"I'm certainly confident that we're going to have a breakthrough within my career, and I have a good 10 to 15 years left. While antiretroviral (ARV) therapies are extending lives and keeping HIV at bay, and PrEP has the potential to effectively halt transmission of the virus, a cure has remained elusive. That's because the HIV virus itself is elusive, both co-opting the immune system and hiding from it."
"We're really kind of landing this effort with the progress we've made to date.
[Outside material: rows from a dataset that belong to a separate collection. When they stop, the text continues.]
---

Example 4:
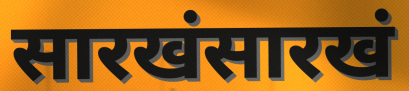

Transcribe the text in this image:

सारखंसारखं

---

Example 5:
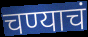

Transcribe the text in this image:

चण्याचं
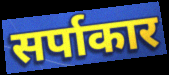
सर्पाकार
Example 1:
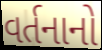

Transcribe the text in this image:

વર્તનાનો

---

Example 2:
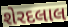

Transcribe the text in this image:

શેરદલાલ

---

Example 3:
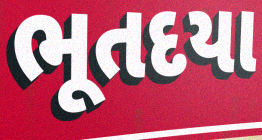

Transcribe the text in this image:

ભૂતદયા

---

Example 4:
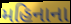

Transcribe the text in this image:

મહિનાના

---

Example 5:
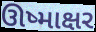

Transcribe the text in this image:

ઊષ્માક્ષર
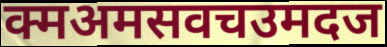
क्मअमसवचउमदज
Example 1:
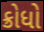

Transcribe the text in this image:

ક્રોધો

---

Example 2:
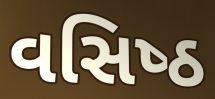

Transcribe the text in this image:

વસિષ્‍ઠ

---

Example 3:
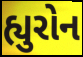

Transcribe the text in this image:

હ્યુરોન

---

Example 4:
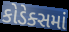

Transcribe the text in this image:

કોડેક્સમાં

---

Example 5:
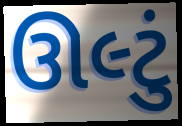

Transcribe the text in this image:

ઊલ્ટું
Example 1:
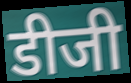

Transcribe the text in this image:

डीजी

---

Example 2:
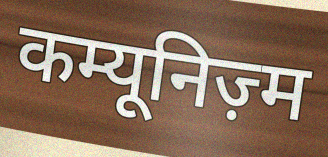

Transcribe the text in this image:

कम्यूनिज़्म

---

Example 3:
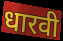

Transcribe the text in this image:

धारवी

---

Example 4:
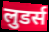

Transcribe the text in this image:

लुडर्स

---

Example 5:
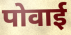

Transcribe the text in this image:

पोवाई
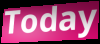
Today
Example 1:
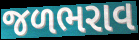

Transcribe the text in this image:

જળભરાવ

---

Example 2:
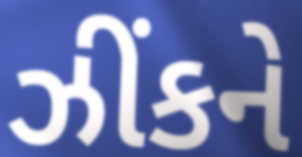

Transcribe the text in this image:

ઝીંકને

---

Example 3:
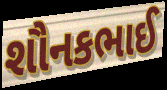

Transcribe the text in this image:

શૌનકભાઈ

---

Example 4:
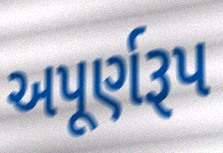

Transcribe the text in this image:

અપૂર્ણરૂપ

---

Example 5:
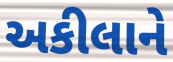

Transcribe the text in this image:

અકીલાને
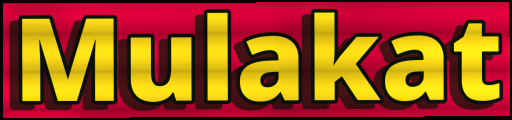
Mulakat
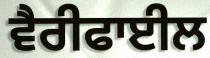
ਵੈਰੀਫਾਈਲ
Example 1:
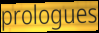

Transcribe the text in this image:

prologues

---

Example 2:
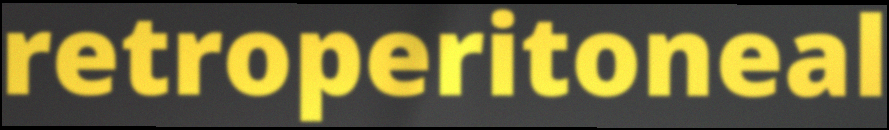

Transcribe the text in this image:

retroperitoneal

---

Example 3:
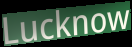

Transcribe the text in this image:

Lucknow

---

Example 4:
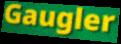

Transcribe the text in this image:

Gaugler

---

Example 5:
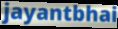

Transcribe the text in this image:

jayantbhai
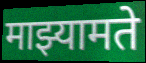
माझ्यामते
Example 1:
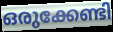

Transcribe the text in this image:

ഒരുക്കേണ്ടി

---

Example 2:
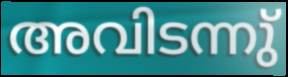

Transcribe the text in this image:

അവിടന്നു്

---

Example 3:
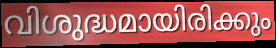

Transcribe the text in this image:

വിശുദ്ധമായിരിക്കും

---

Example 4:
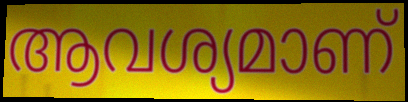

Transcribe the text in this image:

ആവശ്യമാണ്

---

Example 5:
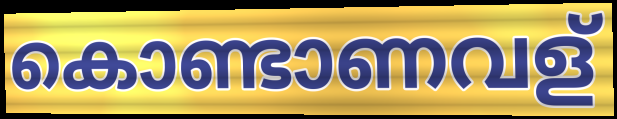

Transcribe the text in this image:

കൊണ്ടാണവള്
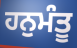
ਹਨੁਮੰਤੂ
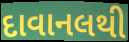
દાવાનલથી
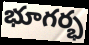
భూగర్భ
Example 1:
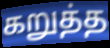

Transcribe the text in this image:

கறுத்த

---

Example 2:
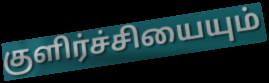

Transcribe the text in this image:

குளிர்ச்சியையும்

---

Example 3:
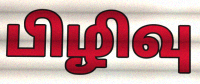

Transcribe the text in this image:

பிழிவு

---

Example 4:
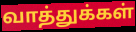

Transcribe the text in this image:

வாத்துக்கள்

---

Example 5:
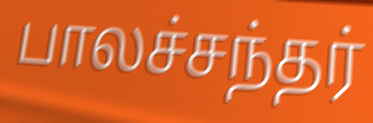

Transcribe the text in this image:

If you think about it like landing a plane and you're going at 30,000 feet, and you're then going down towards the runway, and you're seeing the runway ahead, I think that we see the runway now much clearer than we did, say, five or 10 years ago, and it's been because of the investment that's been made."
Antiretroviral therapies and PrEP have transformed HIV into a manageable condition but have not achieved a cure because HIV hides in and subverts the immune system. Recent discoveries, increased investment, and targeted cure-directed research have clarified a path toward eradication. A single "magic bullet" is unlikely; a combination of complementary therapies will be necessary, mirroring the multi-drug approach of antiretroviral regimens. Optimism exists that breakthrough strategies employing immune modulation, reservoir targeting, and combination interventions could achieve durable remission or elimination within the next decade to decade-and-a-half. Progress in clinical trials and laboratory studies is improving understanding of viral reservoirs and immune control.